***** Dataset extract *****
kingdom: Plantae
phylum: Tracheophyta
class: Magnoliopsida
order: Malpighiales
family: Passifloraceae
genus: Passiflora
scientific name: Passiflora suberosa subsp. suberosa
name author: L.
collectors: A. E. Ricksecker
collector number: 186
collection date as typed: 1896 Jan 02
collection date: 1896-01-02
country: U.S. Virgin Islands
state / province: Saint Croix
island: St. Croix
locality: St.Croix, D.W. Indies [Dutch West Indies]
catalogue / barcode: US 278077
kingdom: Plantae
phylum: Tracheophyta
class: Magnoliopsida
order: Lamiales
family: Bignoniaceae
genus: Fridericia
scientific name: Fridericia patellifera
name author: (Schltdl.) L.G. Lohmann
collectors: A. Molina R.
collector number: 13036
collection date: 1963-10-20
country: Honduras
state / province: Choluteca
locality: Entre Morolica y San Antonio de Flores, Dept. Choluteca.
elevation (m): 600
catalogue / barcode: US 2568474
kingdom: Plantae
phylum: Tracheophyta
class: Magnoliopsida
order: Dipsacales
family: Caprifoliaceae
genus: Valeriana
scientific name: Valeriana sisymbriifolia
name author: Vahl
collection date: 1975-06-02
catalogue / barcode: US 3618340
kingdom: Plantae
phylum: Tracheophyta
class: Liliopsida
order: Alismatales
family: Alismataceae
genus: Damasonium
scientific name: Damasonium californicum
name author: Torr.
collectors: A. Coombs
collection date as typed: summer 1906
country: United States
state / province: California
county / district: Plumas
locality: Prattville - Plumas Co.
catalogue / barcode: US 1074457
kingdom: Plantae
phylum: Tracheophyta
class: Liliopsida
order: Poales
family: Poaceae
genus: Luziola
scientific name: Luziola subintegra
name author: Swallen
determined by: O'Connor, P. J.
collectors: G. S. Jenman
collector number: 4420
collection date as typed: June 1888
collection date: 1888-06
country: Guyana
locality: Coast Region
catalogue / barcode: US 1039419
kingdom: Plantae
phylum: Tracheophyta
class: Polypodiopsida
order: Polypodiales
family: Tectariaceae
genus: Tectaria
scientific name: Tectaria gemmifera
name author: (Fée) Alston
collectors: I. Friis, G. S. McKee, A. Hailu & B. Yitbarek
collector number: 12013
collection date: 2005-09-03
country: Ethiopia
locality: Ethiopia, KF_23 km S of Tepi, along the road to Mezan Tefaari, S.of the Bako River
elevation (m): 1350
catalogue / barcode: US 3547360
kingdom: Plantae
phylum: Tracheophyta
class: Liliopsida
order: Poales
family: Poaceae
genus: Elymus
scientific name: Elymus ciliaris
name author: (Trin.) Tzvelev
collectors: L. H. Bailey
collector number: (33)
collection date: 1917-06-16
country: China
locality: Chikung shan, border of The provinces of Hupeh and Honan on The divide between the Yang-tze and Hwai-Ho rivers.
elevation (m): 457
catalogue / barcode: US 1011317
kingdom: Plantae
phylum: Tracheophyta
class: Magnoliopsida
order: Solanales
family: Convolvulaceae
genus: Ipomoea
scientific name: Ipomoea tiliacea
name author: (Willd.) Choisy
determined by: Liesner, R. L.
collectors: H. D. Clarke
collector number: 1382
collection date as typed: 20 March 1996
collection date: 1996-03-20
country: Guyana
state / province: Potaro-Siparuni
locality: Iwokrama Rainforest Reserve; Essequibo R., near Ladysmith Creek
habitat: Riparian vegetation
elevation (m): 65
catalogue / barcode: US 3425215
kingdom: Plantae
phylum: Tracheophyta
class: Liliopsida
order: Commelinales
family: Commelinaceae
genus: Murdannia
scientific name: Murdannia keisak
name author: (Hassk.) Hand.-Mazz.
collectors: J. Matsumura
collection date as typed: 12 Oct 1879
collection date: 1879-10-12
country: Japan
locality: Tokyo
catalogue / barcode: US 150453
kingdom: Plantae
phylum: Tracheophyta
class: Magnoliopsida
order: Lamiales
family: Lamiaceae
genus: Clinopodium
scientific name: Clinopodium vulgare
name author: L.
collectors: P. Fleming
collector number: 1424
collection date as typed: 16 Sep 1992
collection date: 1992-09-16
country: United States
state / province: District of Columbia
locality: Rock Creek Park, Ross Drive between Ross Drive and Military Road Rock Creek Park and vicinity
*****
● **The exercise**
Can you reproduce all of the entries above, word for word and line for line?

● **Correct result**
kingdom: Plantae
phylum: Tracheophyta
class: Magnoliopsida
order: Malpighiales
family: Passifloraceae
genus: Passiflora
scientific name: Passiflora suberosa subsp. suberosa
name author: L.
collectors: A. E. Ricksecker
collector number: 186
collection date as typed: 1896 Jan 02
collection date: 1896-01-02
country: U.S. Virgin Islands
state / province: Saint Croix
island: St. Croix
locality: St.Croix, D.W. Indies [Dutch West Indies]
catalogue / barcode: US 278077
kingdom: Plantae
phylum: Tracheophyta
class: Magnoliopsida
order: Lamiales
family: Bignoniaceae
genus: Fridericia
scientific name: Fridericia patellifera
name author: (Schltdl.) L.G. Lohmann
collectors: A. Molina R.
collector number: 13036
collection date: 1963-10-20
country: Honduras
state / province: Choluteca
locality: Entre Morolica y San Antonio de Flores, Dept. Choluteca.
elevation (m): 600
catalogue / barcode: US 2568474
kingdom: Plantae
phylum: Tracheophyta
class: Magnoliopsida
order: Dipsacales
family: Caprifoliaceae
genus: Valeriana
scientific name: Valeriana sisymbriifolia
name author: Vahl
collection date: 1975-06-02
catalogue / barcode: US 3618340
kingdom: Plantae
phylum: Tracheophyta
class: Liliopsida
order: Alismatales
family: Alismataceae
genus: Damasonium
scientific name: Damasonium californicum
name author: Torr.
collectors: A. Coombs
collection date as typed: summer 1906
country: United States
state / province: California
county / district: Plumas
locality: Prattville - Plumas Co.
catalogue / barcode: US 1074457
kingdom: Plantae
phylum: Tracheophyta
class: Liliopsida
order: Poales
family: Poaceae
genus: Luziola
scientific name: Luziola subintegra
name author: Swallen
determined by: O'Connor, P. J.
collectors: G. S. Jenman
collector number: 4420
collection date as typed: June 1888
collection date: 1888-06
country: Guyana
locality: Coast Region
catalogue / barcode: US 1039419
kingdom: Plantae
phylum: Tracheophyta
class: Polypodiopsida
order: Polypodiales
family: Tectariaceae
genus: Tectaria
scientific name: Tectaria gemmifera
name author: (Fée) Alston
collectors: I. Friis, G. S. McKee, A. Hailu & B. Yitbarek
collector number: 12013
collection date: 2005-09-03
country: Ethiopia
locality: Ethiopia, KF_23 km S of Tepi, along the road to Mezan Tefaari, S.of the Bako River
elevation (m): 1350
catalogue / barcode: US 3547360
kingdom: Plantae
phylum: Tracheophyta
class: Liliopsida
order: Poales
family: Poaceae
genus: Elymus
scientific name: Elymus ciliaris
name author: (Trin.) Tzvelev
collectors: L. H. Bailey
collector number: (33)
collection date: 1917-06-16
country: China
locality: Chikung shan, border of The provinces of Hupeh and Honan on The divide between the Yang-tze and Hwai-Ho rivers.
elevation (m): 457
catalogue / barcode: US 1011317
kingdom: Plantae
phylum: Tracheophyta
class: Magnoliopsida
order: Solanales
family: Convolvulaceae
genus: Ipomoea
scientific name: Ipomoea tiliacea
name author: (Willd.) Choisy
determined by: Liesner, R. L.
collectors: H. D. Clarke
collector number: 1382
collection date as typed: 20 March 1996
collection date: 1996-03-20
country: Guyana
state / province: Potaro-Siparuni
locality: Iwokrama Rainforest Reserve; Essequibo R., near Ladysmith Creek
habitat: Riparian vegetation
elevation (m): 65
catalogue / barcode: US 3425215
kingdom: Plantae
phylum: Tracheophyta
class: Liliopsida
order: Commelinales
family: Commelinaceae
genus: Murdannia
scientific name: Murdannia keisak
name author: (Hassk.) Hand.-Mazz.
collectors: J. Matsumura
collection date as typed: 12 Oct 1879
collection date: 1879-10-12
country: Japan
locality: Tokyo
catalogue / barcode: US 150453
kingdom: Plantae
phylum: Tracheophyta
class: Magnoliopsida
order: Lamiales
family: Lamiaceae
genus: Clinopodium
scientific name: Clinopodium vulgare
name author: L.
collectors: P. Fleming
collector number: 1424
collection date as typed: 16 Sep 1992
collection date: 1992-09-16
country: United States
state / province: District of Columbia
locality: Rock Creek Park, Ross Drive between Ross Drive and Military Road Rock Creek Park and vicinity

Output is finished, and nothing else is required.